▼
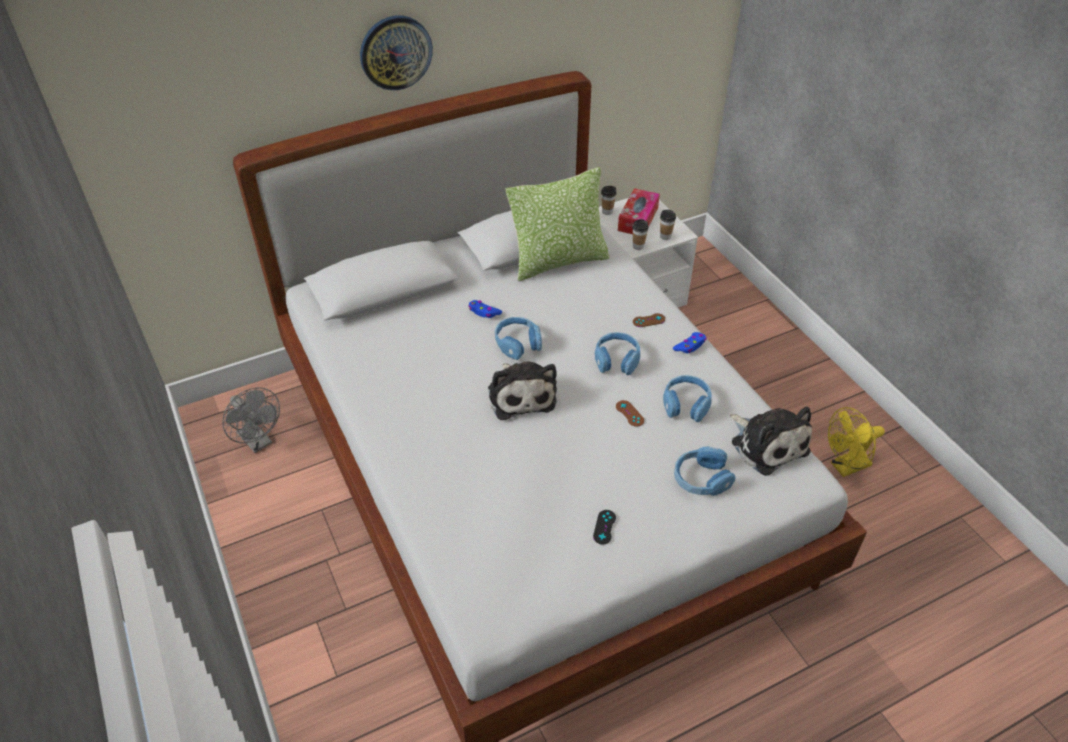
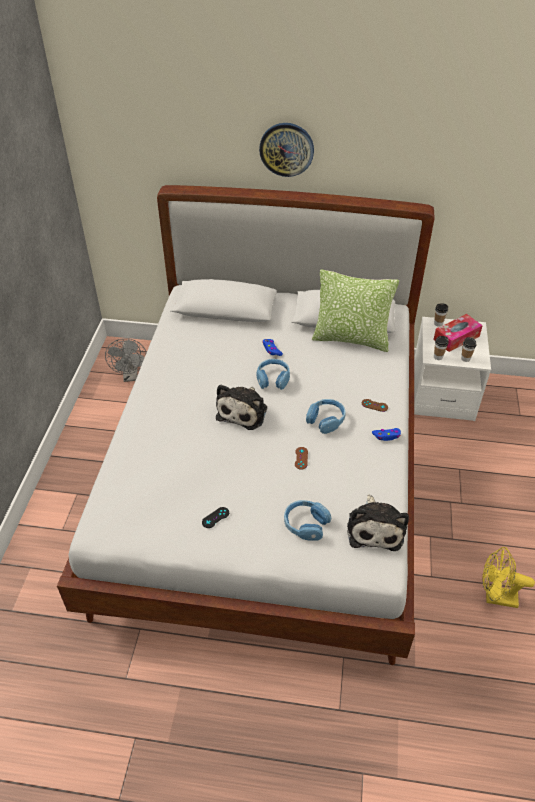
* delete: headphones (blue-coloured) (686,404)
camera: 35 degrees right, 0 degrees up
▲
▼
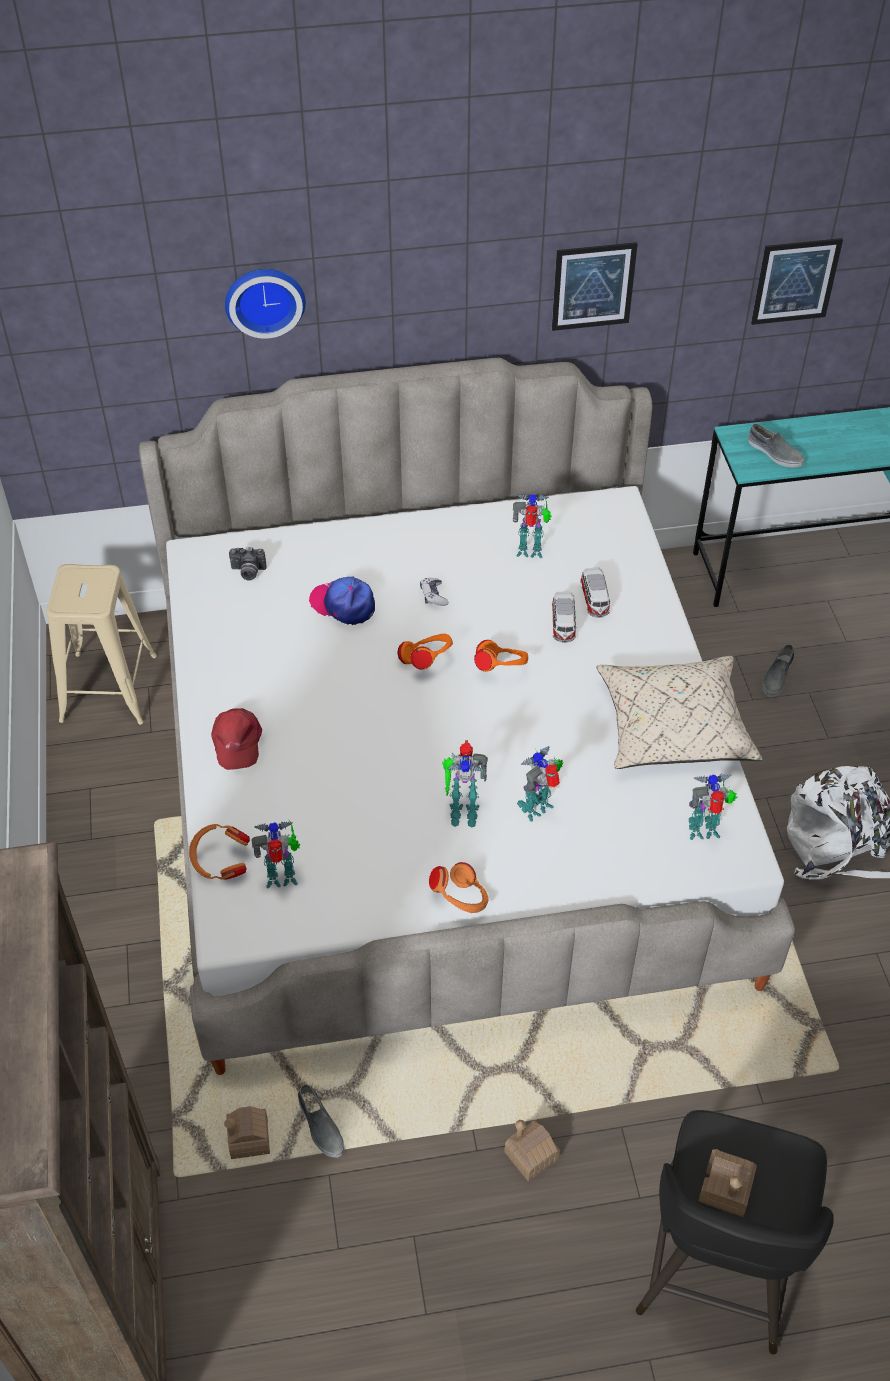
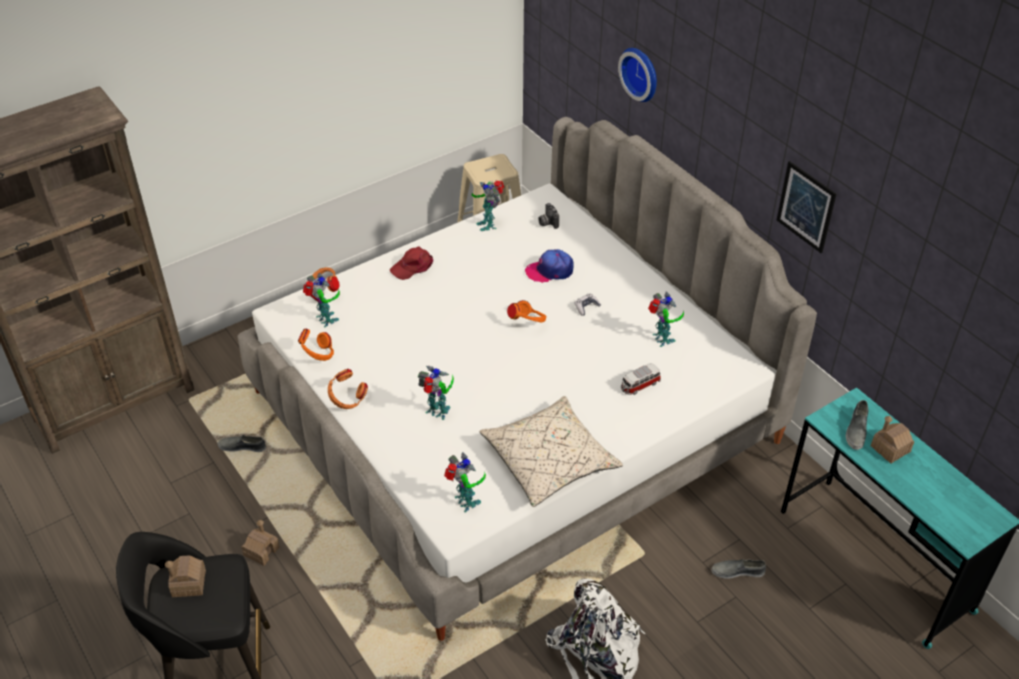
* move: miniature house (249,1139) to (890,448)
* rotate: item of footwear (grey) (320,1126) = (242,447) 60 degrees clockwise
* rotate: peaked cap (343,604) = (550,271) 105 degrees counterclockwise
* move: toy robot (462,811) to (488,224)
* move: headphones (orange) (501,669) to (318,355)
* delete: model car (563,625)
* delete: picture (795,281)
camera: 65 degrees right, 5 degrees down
▲
PROBLEM TO WORK ON
The lines above that hold "move" are the result; show every one of them.

ANSWER SECTION
* move: miniature house (249,1139) to (890,448)
* move: toy robot (462,811) to (488,224)
* move: headphones (orange) (501,669) to (318,355)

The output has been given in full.